# Which one is the bitch, owner or dog?



## Carmen (Jun 2, 2008)

Some people are so far up their own behinds. It's supposed to be a fun event and enjoyable for both the animals and their owners. Some take it too seriously. But to say to someone who loves their pet that you think it isn't "perfect" that is just insulting. I'd have probably slapped her at some point. I bet her little dogs weren't anything to get excited about!!


----------



## mist (Jun 23, 2007)

Hey if her dogs were so great they wouldn't be eligible for fun shows, no matter where you go or what you do you will find horrible people, so far touchwood I have had nothing but positive feed back on my dogs


----------



## Ruby'smom (Feb 4, 2008)

same with us today 
we were there for a good day out and if Ruby won anything then all the better 
but there were people there who were out to win and they were picking flies out of other peoples dogs 
they had about half a dozen diferent dogs with them I think they were trying to get all classes covered lol
we were just taking it all in till we saw a woman with a poodle who combed her hair then the dogs with the same brush and she kept doing it all round the ring
my hair is going grey enough without adding Ruby's pale cream hair to it so we kept our brushes seperate


----------



## paula bedard (Feb 5, 2008)

YES, there are people like that in every venue. Just take them with a grain of salt, God does I hope she left with a serious headache!!!....as opposed to giving one....


----------



## Ruby'smom (Feb 4, 2008)

oh and the judge was quite taken with Ruby but she was working on my hubbie who was definately the weak link in their partnership and she told him as much


----------



## Lisa_and_Willow. (Dec 18, 2007)

Luckily I heard nothing said about Diesel or Willow but I just couldn't believe how horrible she was! 

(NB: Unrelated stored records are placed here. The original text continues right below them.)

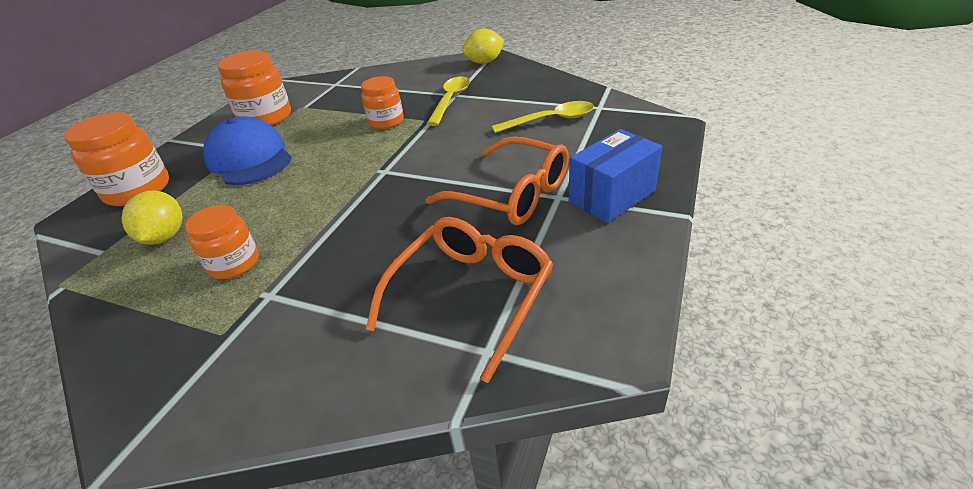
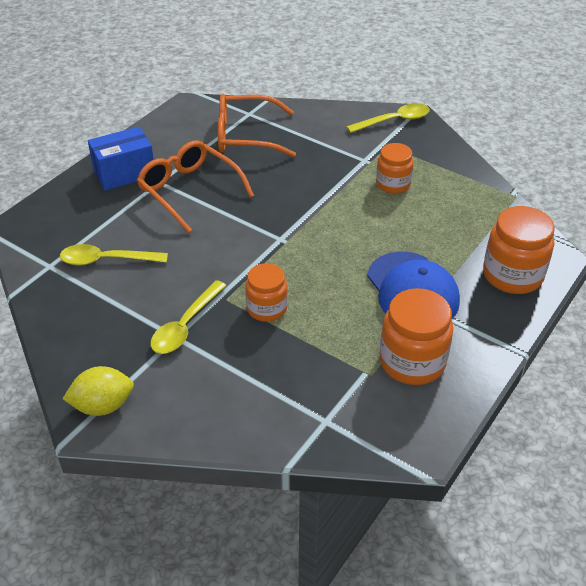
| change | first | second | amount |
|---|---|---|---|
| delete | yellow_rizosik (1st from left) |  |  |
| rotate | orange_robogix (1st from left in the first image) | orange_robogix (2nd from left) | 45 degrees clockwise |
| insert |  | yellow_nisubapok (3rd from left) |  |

It was like walking in a children's playground and saying loudly 'That child is ugly, I hope his parents don't breed again'!


----------



## Ardeagold (Feb 26, 2007)

Yep....and that's why I decided against going into "show" Goldens. As a top handler once told me (who won't handle Goldens, but does handle many other Large and Giant breeds).... "They're a tough crowd". (He was being diplomatic! ROFL)

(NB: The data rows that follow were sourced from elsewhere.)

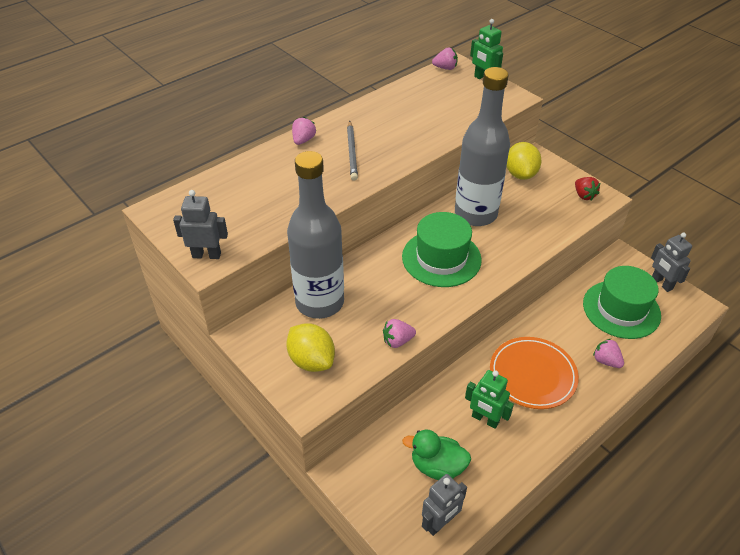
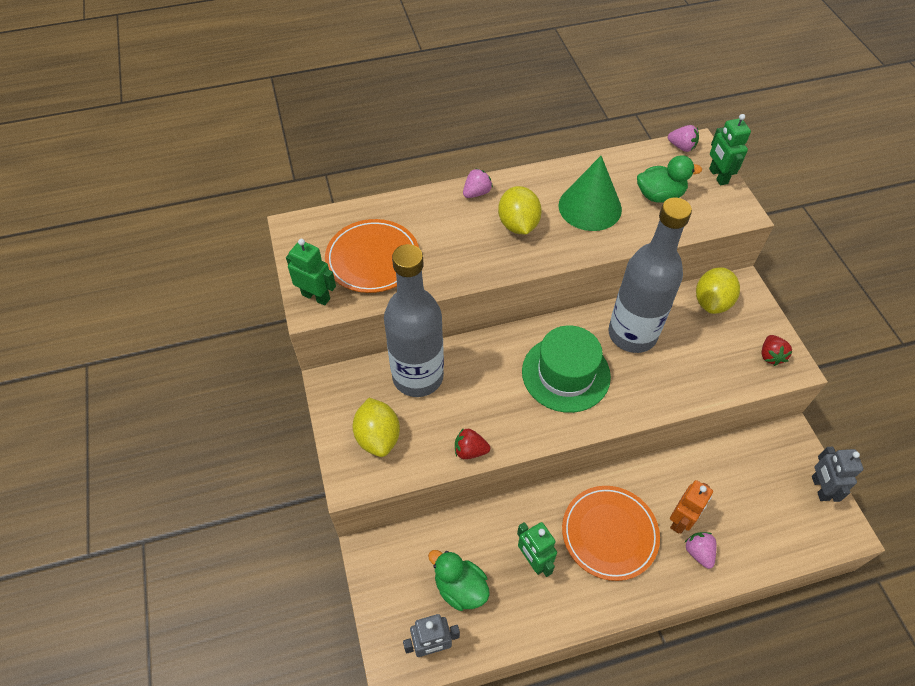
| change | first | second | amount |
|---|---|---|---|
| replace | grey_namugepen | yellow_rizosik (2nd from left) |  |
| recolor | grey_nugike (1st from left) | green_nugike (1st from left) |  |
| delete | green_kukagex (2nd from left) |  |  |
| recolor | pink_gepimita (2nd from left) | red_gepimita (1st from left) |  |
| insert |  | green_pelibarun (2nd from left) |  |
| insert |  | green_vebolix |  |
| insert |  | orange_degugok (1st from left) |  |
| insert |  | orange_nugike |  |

There are some "over-exuberant" people in ALL breeds, but I've found that you'll find more of them involved in certain breeds. I have no idea why. But some breeds/groups are super competitive.....LOTS of entries.....like Labs. I think the more difficult/intense the competition is, the more hostility seems to bubble up.


----------



## Soda (Feb 23, 2008)

Lisa_and_Willow. said:


> Anyone else experience horrible comments about their dogs or heard other people saying things at shows? Do you just have to toughen up and ignore these snide remarks?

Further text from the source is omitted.